Negli ultimi tre anni (2022-2024), si contano 365 eventi criminali – uno ogni tre giorni – con Genova e Livorno in testa alla classifica (37 episodi ciascuno), seguiti da Ancona, Palermo, Napoli e altri scali di rilievo. Liguria, Sicilia, Campania e Toscana sono le regioni più esposte. Il rapporto fa un salto indietro nel tempo, tracciando il coinvolgimento della criminalità organizzata in 69 porti italiani tra il 1994 e il 2023, con 26 matrici criminali identificate, italiane e straniere. Le mafie tradizionali – ’ndrangheta, camorra, cosa nostra – si affiancano a reti albanesi, cinesi, nigeriane e latinoamericane, spesso in collaborazione per gestire traffici complessi come droga e merci contraffatte. Le infiltrazioni riguardano anche settori formalmente legali, dalla logistica alla cantieristica, dai servizi di vigilanza alle concessioni.
Lo sguardo di Libera si allunga sui porti del Nord Europa – Rotterdam, Anversa, Amburgo – dove la pressione repressiva ha innescato l’effetto “materasso d’acqua”, spingendo i traffici verso porti minori in Scandinavia o in Africa occidentale. In Olanda, l’arresto degli “estrattori” di droga è calato grazie a strumenti come il team Harc, che integra polizia, dogana e magistratura. Controlli più severi, campagne contro la corruzione interna, tecnologie di sorveglianza e una “recinzione virtuale” con droni e telecamere hanno rafforzato la sicurezza. Dal gennaio 2024, l’Alleanza Europea dei Porti unisce 34 scali in un programma comune da 200 milioni di euro.

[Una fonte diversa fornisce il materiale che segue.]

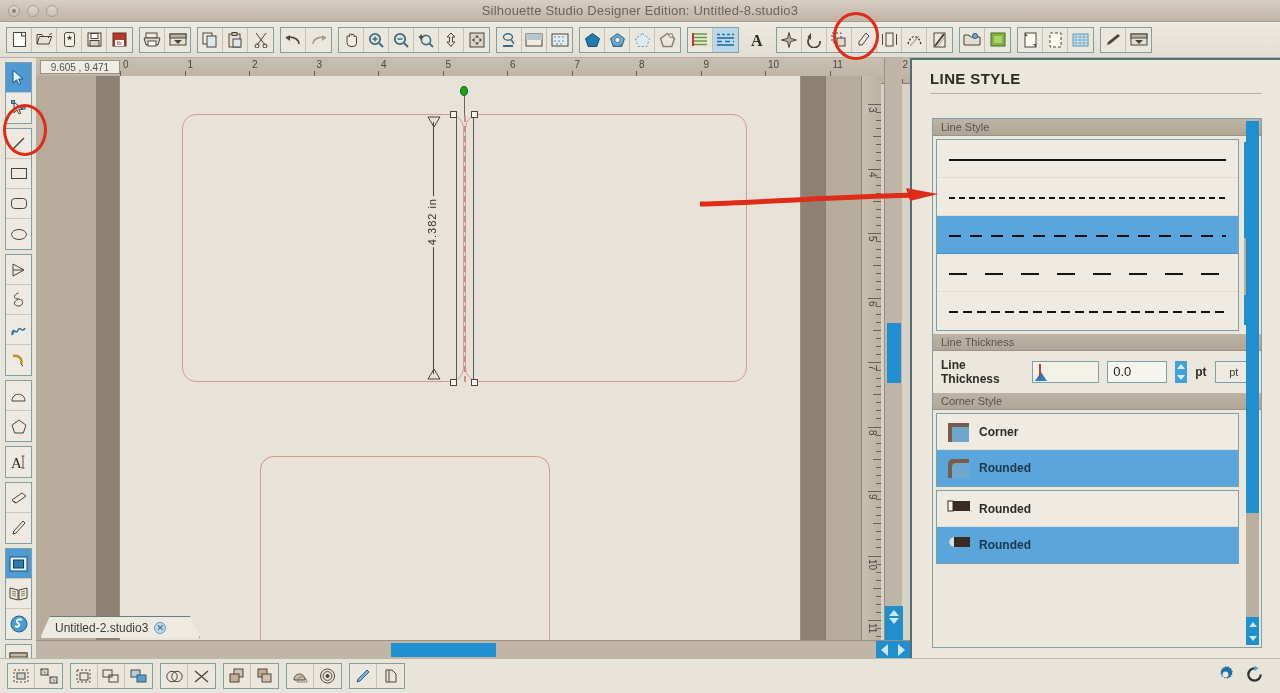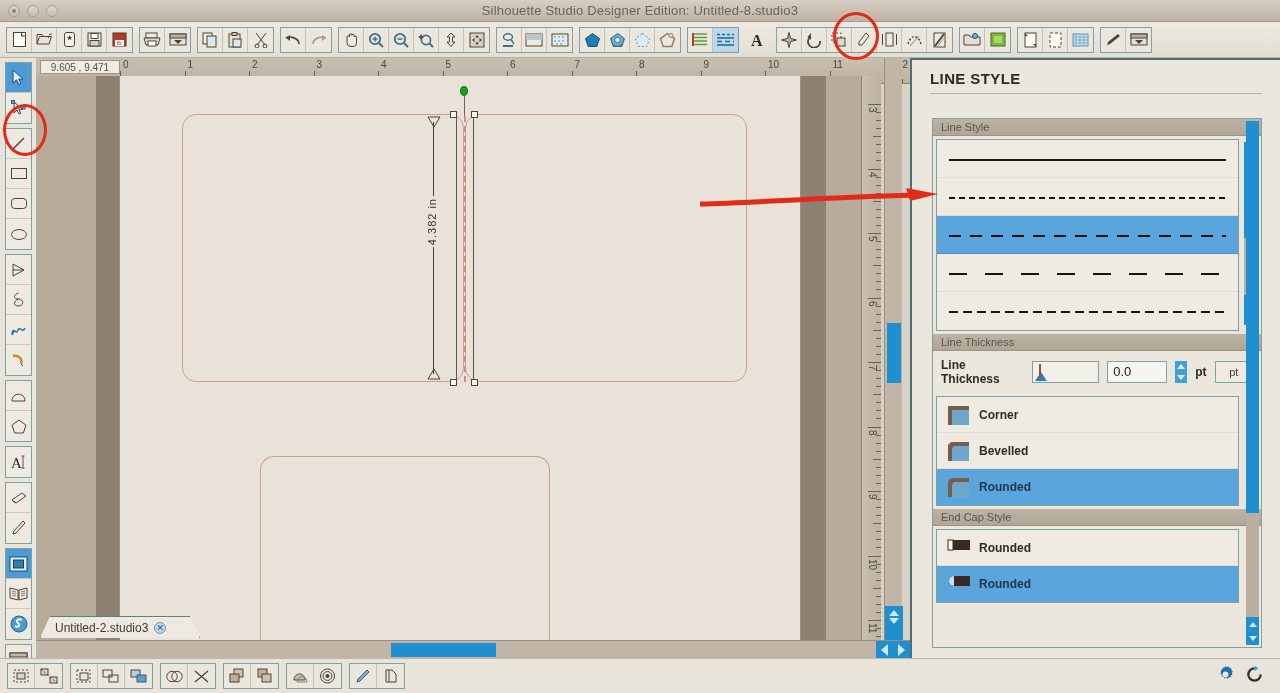--- a/index.html
+++ b/index.html
@@ -1074,48 +1074,40 @@
       </div>
       <div class="numBox">0.0</div>
       <div class="spin">
         <div class="tri-up" style="border-bottom-color:#d9eefb;border-left-width:4px;border-right-width:4px;border-bottom-width:5px;"></div>
         <div class="tri-dn" style="border-top-color:#d9eefb;border-left-width:4px;border-right-width:4px;border-top-width:5px;"></div>
       </div>
       <span class="unitTxt">pt</span>
       <div class="unitBtn">pt</div>
     </div>
 
+    <div class="sechdr">Corner Style</div>
     <div class="listbox" style="margin-right:22px;text-align:center;">
       <div class="optRow">
         <span class="swatch">
           <svg width="22" height="20">
               <path d="M1 1 L22 1 L22 20 L1 20 Z" fill="#7a5c4a"></path>
               <path d="M5 5 L22 5 L22 20 L5 20 Z" fill="#6fa8cc"></path>
             </svg></span>
         <span class="optLabel">Corner</span>
       </div>
-      <div class="optRow">
-        <span class="swatch">
-          <svg width="22" height="20">
-              <path d="M4 1 L22 1 L22 20 L1 20 L1 4 Z" fill="#7a5c4a"></path>
-              <path d="M7 5 L22 5 L22 20 L5 20 L5 7 Z" fill="#6fa8cc"></path>
-            </svg></span>
-        <span class="optLabel">Bevelled</span>
-      </div>
       <div class="optRow sel" style="border-bottom:none;">
         <span class="swatch">
           <svg width="22" height="20">
               <path d="M1 20 L1 6 A5 5 0 0 1 6 1 L22 1 L22 20 Z" fill="#7a5c4a"></path>
               <path d="M5 20 L5 9 A4 4 0 0 1 9 5 L22 5 L22 20 Z" fill="#6fa8cc"></path>
             </svg></span>
         <span class="optLabel">Rounded</span>
       </div>
     </div>
 
-    <div class="sechdr" style="margin-top:2px;">End Cap Style</div>
     <div class="listbox" style="margin-right:22px;">
       <div class="optRow">
         <span class="swatch">
           <svg width="24" height="14">
               <rect x="1" y="2" width="5" height="10" fill="#fdfaf3" stroke="#3a2b22"></rect>
               <rect x="6" y="2" width="17" height="10" fill="#3a2b22"></rect>
             </svg></span>
         <span class="optLabel">Rounded</span>
       </div>
       <div class="optRow sel" style="border-bottom:none;">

Le reti criminali, sempre più agili e transnazionali, approfittano però di ogni spiraglio. Le rotte del narcotraffico si snodano tra Sud America e Nord America, con passaggi per Ecuador e Messico, l’uso di sommergibili artigianali e tunnel clandestini. In Europa, il 70% della droga sequestrata transita dai porti, con Belgio, Spagna e Paesi Bassi in prima linea. L’aumento dei controlli nei porti principali spinge in narcotrafficanti a usare quelli minori.
Un capitolo riguarda la corruzione e mette in luce 41 episodi sospetti tra il 2018 e il 2024 nelle Autorità di Sistema Portuale italiane (o ex Autorità Portuali). In 17 casi sono state segnalate condotte corruttive, e in altri 24 sono in corso procedimenti penali o disciplinari. Si tratta per lo più di vicende legate a contratti pubblici, concessioni, autorizzazioni, gestione del personale e vigilanza. Le inadempienze nella trasparenza sono diffuse: relazioni mancanti o pubblicate in formati illeggibili. I reati contestati vanno dalla corruzione al peculato, dalla frode all’abuso d’ufficio. Secondo Libera, il Pnrr, con i suoi investimenti miliardari per la modernizzazione dei porti, espone ulteriormente il settore al rischio di infiltrazioni criminali.
Il rapporto si sofferma sulla recente inchiesta di Genova annunciata il 7 maggio 2024 che ha coinvolto politici, amministratori e imprenditori. Al centro delle indagini, un intreccio tra favori politici e vantaggi economici, con al centro la figura di Giovanni Toti, allora presidente della Regione Liguria, Paolo Emilio Signorini, a capo dell’Autorità di Sistema Portuale, e l’imprenditore Aldo Spinelli. Libera afferma che questa inchiesta ha rivelato le fragilità della governance portuale italiana, dove le decisioni chiave restano spesso in mano a un intreccio opaco tra politica locale e interessi economici.